Beweislast für Hygienemängel bei mehreren MRSA-Infektionen

Ein Patient, bei dem während eines Krankenhausaufenthaltes eine MRSA-Infektion auftritt, muss einen schadensursächlichen Hygienemangel auch dann beweisen, wenn während der Zeit seines Krankenhausaufenthalts vier weitere Patienten MRSA-Infektionen erleiden. Allein diese Anzahl weiterer MRSA-Infektionen rechtfertigt keine Beweislastumkehr zu Lasten des Krankenhauses. Das hat das Oberlandesgericht (OLG) Hamm entschieden.

 

Die Klägerin wurde aufgrund eines Tumors auf der allgemeinchirurgischen Abteilung des beklagten Krankenhauses operativ behandelt.
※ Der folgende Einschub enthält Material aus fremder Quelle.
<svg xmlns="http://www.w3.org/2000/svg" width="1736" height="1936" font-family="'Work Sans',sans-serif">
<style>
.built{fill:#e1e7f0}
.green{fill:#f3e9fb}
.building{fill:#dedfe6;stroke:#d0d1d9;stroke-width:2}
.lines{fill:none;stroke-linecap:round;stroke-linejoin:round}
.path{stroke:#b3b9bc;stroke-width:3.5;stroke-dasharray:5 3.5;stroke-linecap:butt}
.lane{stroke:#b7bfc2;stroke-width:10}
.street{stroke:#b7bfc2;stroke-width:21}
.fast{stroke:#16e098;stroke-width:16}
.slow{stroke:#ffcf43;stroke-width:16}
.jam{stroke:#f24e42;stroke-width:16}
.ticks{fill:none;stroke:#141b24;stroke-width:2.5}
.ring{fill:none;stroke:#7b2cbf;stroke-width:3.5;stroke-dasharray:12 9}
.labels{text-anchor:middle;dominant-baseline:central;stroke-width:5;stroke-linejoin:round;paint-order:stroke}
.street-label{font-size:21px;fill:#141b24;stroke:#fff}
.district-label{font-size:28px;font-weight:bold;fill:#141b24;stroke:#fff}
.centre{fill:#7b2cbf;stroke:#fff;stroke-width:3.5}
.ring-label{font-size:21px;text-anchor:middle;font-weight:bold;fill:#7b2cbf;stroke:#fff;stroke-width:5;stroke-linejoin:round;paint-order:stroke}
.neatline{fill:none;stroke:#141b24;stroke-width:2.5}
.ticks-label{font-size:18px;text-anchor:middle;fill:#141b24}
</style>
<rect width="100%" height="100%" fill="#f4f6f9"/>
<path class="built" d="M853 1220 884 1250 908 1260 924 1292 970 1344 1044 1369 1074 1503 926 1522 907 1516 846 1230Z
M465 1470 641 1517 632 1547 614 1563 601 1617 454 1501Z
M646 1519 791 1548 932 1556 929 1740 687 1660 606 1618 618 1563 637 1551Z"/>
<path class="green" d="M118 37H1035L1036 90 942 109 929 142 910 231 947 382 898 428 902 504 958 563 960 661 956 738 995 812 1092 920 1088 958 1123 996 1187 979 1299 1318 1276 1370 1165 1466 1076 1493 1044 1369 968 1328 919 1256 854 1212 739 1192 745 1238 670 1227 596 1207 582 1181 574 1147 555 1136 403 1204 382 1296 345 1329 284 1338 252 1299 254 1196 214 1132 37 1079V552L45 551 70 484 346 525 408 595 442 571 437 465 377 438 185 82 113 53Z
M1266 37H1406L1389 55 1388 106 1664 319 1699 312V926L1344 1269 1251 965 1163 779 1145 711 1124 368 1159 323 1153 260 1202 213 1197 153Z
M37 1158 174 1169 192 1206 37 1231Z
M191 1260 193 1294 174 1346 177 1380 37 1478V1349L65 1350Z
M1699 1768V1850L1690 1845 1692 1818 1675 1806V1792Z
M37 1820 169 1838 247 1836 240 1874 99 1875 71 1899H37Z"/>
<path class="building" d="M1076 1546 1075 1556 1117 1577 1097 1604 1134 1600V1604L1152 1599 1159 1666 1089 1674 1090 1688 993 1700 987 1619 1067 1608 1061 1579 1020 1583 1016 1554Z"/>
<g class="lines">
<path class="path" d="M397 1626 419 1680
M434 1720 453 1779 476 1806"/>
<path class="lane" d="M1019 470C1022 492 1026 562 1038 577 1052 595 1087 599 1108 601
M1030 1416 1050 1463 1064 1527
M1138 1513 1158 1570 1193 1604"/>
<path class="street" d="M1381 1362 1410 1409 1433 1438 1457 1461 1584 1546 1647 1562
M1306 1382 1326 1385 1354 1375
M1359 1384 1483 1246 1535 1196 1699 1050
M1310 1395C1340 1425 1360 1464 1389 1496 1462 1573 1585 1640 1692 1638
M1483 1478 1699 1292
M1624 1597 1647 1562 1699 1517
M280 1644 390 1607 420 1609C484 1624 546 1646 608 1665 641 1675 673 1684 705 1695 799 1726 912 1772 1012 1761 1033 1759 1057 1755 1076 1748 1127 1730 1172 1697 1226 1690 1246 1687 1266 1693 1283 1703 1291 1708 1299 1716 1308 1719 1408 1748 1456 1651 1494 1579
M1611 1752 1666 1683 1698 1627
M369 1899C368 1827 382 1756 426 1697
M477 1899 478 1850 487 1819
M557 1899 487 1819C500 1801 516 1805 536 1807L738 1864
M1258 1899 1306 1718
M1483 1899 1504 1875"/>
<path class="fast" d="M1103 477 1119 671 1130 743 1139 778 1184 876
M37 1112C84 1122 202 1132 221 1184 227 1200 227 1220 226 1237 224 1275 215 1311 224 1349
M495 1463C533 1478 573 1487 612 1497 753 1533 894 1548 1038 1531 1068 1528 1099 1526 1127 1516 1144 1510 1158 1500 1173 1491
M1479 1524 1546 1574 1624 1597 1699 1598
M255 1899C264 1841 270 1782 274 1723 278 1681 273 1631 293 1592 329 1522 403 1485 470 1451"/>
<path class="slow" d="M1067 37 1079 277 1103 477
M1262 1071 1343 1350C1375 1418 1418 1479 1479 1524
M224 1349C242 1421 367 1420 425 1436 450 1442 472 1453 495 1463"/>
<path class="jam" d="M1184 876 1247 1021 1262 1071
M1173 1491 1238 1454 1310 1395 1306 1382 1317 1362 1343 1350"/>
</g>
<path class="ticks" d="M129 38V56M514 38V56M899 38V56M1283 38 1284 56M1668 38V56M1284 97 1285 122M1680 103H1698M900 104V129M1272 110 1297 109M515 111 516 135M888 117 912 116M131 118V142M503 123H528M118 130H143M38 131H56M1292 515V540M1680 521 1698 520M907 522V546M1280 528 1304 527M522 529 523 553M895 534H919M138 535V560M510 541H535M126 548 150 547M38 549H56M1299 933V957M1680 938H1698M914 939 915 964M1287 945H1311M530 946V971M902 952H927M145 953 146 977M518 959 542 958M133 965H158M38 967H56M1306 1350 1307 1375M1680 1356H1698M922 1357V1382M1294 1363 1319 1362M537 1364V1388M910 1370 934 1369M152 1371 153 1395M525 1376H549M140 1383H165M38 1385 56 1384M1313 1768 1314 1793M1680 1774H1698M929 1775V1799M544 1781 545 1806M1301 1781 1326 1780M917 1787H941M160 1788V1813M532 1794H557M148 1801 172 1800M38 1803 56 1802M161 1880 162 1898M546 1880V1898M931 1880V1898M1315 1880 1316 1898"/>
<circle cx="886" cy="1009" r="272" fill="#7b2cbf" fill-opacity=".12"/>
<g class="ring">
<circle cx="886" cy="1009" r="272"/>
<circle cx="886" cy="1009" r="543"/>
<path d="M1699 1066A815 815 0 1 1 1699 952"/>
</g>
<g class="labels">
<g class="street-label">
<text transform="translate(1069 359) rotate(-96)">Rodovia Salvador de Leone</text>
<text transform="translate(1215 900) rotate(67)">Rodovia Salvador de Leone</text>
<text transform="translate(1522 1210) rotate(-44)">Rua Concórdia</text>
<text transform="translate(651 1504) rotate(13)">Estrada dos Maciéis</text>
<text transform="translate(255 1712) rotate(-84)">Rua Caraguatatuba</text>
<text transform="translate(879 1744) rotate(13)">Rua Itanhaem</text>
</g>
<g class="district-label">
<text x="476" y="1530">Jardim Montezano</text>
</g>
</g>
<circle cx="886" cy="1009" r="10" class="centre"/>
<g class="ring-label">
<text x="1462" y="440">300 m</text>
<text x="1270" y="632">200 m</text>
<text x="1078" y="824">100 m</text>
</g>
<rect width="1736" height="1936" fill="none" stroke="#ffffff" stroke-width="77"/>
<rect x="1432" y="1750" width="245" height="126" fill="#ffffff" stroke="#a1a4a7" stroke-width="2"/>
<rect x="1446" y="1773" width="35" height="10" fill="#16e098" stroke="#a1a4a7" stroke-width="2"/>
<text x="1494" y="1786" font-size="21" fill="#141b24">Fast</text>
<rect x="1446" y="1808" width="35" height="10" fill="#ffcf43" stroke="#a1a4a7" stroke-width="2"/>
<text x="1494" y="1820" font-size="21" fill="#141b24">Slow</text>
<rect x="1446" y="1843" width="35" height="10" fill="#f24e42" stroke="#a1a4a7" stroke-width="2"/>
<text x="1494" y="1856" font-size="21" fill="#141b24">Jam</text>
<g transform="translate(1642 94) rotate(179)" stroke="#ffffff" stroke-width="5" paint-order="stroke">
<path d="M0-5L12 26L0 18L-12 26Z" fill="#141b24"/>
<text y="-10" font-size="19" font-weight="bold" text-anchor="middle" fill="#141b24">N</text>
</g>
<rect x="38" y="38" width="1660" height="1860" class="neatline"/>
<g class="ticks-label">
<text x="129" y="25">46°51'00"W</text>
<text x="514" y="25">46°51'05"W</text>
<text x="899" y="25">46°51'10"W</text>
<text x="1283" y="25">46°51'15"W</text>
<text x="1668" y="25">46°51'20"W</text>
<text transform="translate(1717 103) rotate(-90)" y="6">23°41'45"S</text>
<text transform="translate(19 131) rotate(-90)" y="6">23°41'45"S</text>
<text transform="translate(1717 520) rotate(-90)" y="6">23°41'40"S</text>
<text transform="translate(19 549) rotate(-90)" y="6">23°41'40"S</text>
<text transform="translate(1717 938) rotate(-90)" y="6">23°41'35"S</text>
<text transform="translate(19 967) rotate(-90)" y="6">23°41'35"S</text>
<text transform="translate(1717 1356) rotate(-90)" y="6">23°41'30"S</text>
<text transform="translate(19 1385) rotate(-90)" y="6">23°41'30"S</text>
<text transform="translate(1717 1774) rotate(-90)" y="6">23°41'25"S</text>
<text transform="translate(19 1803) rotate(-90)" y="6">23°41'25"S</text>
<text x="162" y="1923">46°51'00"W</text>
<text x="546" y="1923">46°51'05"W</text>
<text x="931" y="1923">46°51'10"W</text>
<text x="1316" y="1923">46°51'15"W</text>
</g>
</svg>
Im Bereich der Einstichstelle eines während der Operation gesetzten Katheters erlitt die sie einen Abszess, der sich entzündete. Der Abszess musste daraufhin in der neurochirurgischen Abteilung einer anderen Klinik, in die die Klägerin verlegt wurde, operativ behandelt werden. Dabei ergab sich ein MRSA-Befund.

Patientin muss Hygienemangel nachweisen

Vom beklagten Krankenhaus hat die Klägerin 30.000 Euro Schmerzensgeld verlangt, u.a. mit der Begründung, der Katheter und die Einstichstelle seien nicht hygienisch einwandfrei gepflegt und vorsorgt worden. Dabei hat die Klägerin behauptet, während ihres Aufenthaltes im beklagten Krankenhaus sei es zu mindestens vier weiteren MRSA-Infektionen gekommen. Die Schadensersatzklage der Klägerin ist jedoch erfolglos geblieben. Nach dem
Einholen eines medizinischen Sachverständigengutachtens konnte auch das OLG Hamm keine von dem beklagten
Krankenhaus zu verantwortenden Behandlungsfehler feststellen (Urteil vom 14.04.2015, Az. 26 U 125/13). In Bezug auf die beanstandete Hygiene habe die Klägerin keinen Mangel nachgewiesen.

Hygienedefizit ab 10 gleichzeitig Betroffenen vermutbar

Insoweit komme auch keine Umkehr der Beweislast unter dem Gesichtspunkt eines vom Krankenhaus voll beherrschbaren Geschehens in Betracht. Nach den Angaben des Sachverständigen gebe es in Deutschland keinen medizinischen Standard, der jegliche Art von Infektionen ausschließe. Ein solcher Standard sei allenfalls theoretisch vorstellbar, im Klinikalltag aber praktisch nicht zu erreichen. Im Übrigen könne auch ein Patient selbst Träger von MRSA-Keimen sein, so dass der Ausbruch einer MRSA-Infektion nicht von vornherein auf einen Hygienemangel
schließen lasse. Ein solcher folge auch nicht aus vier weiteren MRSA-Infektionen während des Krankenhausaufenthaltes der Klägerin. Entscheidend sei vielmehr der Einzelfall. Bezogen auf weitere Fälle von
MRSA-Infektionen könne für ein Hygienedefizit sprechen, wenn etwa bei 10 Patienten auf der Station zur gleichen Zeit eine solche Infektion auftrete.